Consigne: Repérez dans les entrées ci-dessous chaque ligne où figure la chaîne "sich", puis recopiez ces lignes.

Données source:
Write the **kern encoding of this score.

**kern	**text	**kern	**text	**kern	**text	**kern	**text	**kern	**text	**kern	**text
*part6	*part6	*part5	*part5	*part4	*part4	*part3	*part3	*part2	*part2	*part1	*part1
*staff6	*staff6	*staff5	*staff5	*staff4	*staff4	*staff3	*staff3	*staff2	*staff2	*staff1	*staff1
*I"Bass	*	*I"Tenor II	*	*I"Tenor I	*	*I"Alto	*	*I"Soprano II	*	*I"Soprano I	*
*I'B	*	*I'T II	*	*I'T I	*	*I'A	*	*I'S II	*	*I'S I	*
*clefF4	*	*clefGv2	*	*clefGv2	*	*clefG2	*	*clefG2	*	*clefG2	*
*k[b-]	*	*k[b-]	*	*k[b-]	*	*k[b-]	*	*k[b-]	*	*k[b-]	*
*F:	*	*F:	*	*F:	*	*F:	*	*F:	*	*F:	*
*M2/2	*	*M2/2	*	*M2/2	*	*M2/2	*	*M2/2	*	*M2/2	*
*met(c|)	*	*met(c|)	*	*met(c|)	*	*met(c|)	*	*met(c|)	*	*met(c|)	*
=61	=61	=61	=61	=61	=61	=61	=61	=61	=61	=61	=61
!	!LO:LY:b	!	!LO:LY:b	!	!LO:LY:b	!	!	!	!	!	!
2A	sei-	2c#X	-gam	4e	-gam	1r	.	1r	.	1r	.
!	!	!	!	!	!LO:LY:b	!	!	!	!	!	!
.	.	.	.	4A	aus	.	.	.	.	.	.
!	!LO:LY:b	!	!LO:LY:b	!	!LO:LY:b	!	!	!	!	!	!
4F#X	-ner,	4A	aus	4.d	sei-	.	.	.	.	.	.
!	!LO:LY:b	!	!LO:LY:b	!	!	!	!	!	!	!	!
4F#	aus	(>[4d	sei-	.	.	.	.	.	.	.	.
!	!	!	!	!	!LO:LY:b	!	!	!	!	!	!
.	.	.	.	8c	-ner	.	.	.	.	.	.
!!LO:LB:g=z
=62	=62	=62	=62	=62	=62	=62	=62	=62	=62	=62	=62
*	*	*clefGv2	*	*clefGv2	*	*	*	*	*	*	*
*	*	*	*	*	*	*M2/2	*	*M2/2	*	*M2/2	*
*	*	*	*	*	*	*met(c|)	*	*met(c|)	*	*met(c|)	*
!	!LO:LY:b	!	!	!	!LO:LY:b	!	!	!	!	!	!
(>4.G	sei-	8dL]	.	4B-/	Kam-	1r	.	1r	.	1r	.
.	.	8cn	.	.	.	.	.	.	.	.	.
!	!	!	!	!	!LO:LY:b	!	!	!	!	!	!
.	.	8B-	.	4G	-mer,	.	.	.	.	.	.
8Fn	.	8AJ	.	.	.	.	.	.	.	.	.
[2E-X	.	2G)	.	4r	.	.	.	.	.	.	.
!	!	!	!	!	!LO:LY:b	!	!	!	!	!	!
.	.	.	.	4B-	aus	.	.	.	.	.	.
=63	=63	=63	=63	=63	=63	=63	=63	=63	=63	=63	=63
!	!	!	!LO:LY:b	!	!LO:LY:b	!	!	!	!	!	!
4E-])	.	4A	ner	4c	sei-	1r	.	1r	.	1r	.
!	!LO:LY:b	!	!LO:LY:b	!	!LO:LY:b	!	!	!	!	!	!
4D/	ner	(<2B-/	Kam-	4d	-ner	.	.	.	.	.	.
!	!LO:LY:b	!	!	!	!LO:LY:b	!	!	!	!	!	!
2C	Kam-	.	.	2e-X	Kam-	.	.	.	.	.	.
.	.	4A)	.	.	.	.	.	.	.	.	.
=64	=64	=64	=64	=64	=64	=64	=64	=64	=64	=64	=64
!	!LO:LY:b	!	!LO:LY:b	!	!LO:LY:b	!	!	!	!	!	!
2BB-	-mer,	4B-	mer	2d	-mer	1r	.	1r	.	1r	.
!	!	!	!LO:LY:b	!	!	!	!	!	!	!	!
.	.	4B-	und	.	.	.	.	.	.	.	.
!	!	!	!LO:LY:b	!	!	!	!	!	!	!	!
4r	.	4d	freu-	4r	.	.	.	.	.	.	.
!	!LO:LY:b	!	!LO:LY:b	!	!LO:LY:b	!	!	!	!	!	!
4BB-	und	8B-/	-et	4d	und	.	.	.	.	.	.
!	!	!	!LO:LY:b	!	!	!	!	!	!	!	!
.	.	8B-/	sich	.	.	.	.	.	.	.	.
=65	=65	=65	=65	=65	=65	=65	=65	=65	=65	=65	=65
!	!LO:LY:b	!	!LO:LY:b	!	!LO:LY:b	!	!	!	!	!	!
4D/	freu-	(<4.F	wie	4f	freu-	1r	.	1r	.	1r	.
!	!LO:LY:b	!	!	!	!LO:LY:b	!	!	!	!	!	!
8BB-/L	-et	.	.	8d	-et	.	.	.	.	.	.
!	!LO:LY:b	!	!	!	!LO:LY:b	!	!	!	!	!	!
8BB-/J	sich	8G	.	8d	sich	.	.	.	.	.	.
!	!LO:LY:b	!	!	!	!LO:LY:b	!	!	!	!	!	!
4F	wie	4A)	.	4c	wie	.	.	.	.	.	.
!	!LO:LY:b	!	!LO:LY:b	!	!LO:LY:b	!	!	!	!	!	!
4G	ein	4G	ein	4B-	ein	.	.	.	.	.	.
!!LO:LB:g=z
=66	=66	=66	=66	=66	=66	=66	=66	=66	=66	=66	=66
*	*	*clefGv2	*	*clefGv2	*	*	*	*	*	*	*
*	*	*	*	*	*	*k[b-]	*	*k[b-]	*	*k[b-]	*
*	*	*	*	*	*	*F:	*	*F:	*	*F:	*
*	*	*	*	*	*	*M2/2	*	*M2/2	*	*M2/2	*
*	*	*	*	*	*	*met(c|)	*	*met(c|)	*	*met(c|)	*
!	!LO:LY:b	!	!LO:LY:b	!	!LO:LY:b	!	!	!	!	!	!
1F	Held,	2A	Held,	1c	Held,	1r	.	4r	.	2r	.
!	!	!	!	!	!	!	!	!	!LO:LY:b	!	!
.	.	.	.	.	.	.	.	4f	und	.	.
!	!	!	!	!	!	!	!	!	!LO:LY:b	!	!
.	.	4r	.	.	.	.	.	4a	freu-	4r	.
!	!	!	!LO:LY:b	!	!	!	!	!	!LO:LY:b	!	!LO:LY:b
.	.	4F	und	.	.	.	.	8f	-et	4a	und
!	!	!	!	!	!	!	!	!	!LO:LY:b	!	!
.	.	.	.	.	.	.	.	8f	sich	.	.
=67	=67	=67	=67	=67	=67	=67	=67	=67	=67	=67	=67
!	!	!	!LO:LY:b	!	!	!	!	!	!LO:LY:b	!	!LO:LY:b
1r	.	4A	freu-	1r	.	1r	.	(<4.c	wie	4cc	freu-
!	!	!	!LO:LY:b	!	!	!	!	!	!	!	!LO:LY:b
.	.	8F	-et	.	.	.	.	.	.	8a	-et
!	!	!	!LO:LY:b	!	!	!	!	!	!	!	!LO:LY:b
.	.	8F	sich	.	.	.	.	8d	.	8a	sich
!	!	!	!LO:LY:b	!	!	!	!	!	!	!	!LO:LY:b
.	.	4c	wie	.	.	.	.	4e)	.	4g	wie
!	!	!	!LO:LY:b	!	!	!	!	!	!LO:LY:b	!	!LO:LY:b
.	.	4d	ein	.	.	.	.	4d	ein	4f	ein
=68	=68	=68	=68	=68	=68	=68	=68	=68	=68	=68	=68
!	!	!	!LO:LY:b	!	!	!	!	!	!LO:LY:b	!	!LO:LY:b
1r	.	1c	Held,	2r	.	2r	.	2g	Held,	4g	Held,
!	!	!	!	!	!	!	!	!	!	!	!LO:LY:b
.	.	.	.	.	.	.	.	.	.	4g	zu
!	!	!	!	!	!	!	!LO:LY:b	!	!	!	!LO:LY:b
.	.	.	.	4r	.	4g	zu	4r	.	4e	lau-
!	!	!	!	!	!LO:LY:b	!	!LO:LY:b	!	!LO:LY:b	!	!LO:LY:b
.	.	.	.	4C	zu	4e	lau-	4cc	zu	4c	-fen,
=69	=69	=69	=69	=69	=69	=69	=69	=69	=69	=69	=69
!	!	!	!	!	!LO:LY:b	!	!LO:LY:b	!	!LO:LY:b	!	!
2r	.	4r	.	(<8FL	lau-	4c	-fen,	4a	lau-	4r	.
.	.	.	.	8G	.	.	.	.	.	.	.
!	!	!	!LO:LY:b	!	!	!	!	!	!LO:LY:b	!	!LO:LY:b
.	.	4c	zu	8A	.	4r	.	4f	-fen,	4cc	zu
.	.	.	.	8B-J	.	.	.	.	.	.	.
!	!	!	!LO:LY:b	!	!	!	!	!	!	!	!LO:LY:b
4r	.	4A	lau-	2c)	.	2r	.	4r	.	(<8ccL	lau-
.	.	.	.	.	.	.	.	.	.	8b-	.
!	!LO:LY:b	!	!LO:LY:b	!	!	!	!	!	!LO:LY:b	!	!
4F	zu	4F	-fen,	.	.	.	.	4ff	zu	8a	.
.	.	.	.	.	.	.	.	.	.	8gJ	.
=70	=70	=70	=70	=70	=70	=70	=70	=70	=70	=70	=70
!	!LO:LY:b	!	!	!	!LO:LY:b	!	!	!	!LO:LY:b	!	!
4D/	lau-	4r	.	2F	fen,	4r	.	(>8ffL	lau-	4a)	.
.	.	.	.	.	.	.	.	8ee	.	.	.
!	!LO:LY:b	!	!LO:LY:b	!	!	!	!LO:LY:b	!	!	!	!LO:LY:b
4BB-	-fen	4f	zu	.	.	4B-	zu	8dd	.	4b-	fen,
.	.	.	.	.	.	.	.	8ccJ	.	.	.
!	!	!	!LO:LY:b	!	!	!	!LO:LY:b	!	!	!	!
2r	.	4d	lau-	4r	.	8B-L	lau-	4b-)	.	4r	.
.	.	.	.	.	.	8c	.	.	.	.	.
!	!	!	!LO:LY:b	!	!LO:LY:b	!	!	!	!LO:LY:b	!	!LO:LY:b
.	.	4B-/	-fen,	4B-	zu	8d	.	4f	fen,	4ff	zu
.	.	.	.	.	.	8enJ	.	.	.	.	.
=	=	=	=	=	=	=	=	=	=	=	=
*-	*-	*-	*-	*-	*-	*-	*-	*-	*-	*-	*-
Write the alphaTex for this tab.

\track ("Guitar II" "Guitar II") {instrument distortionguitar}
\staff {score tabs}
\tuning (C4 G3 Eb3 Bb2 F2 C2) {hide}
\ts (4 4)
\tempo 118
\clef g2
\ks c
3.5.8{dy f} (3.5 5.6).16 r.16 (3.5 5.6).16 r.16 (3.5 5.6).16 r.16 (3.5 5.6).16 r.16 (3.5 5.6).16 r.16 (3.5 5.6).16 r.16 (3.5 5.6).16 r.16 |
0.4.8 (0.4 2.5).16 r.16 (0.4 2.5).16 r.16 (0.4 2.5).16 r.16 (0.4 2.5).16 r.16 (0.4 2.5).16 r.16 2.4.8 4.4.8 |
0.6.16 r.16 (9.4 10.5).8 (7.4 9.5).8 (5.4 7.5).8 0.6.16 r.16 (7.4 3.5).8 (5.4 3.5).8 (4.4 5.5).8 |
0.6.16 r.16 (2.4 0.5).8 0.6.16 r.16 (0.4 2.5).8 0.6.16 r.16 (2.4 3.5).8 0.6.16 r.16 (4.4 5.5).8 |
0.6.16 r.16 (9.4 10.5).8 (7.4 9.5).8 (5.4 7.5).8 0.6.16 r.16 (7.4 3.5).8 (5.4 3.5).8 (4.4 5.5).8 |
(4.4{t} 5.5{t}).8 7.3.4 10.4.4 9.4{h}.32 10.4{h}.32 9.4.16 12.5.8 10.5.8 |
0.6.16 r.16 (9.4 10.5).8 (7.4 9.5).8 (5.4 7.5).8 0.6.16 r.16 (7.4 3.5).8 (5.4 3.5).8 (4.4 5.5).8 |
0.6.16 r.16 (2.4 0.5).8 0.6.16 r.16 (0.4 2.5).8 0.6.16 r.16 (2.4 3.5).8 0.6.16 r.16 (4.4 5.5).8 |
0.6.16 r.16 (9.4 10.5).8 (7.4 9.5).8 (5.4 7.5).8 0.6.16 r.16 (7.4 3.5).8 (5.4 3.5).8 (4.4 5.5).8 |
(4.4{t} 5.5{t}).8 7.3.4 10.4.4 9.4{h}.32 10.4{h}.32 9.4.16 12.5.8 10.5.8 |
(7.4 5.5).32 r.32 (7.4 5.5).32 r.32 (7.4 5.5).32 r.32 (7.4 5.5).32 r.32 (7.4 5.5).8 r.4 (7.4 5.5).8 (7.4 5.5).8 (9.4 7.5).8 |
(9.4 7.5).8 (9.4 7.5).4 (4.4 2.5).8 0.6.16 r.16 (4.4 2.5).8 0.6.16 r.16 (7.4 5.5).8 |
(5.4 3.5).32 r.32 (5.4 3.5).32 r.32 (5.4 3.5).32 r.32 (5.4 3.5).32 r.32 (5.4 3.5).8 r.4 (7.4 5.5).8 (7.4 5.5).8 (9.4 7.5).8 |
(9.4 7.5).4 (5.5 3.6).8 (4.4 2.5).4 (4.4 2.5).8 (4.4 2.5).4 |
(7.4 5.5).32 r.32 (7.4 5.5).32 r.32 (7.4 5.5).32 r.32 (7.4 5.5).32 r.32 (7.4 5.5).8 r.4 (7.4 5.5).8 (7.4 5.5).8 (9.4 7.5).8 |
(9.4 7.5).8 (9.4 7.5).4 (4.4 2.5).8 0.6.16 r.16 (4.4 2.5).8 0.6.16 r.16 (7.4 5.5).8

Réponse:
.	.	8B-/	sich	.	.	.	.	.	.	.	.
8BB-/J	sich	8G	.	8d	sich	.	.	.	.	.	.
.	.	.	.	.	.	.	.	8f	sich	.	.
.	.	8F	sich	.	.	.	.	8d	.	8a	sich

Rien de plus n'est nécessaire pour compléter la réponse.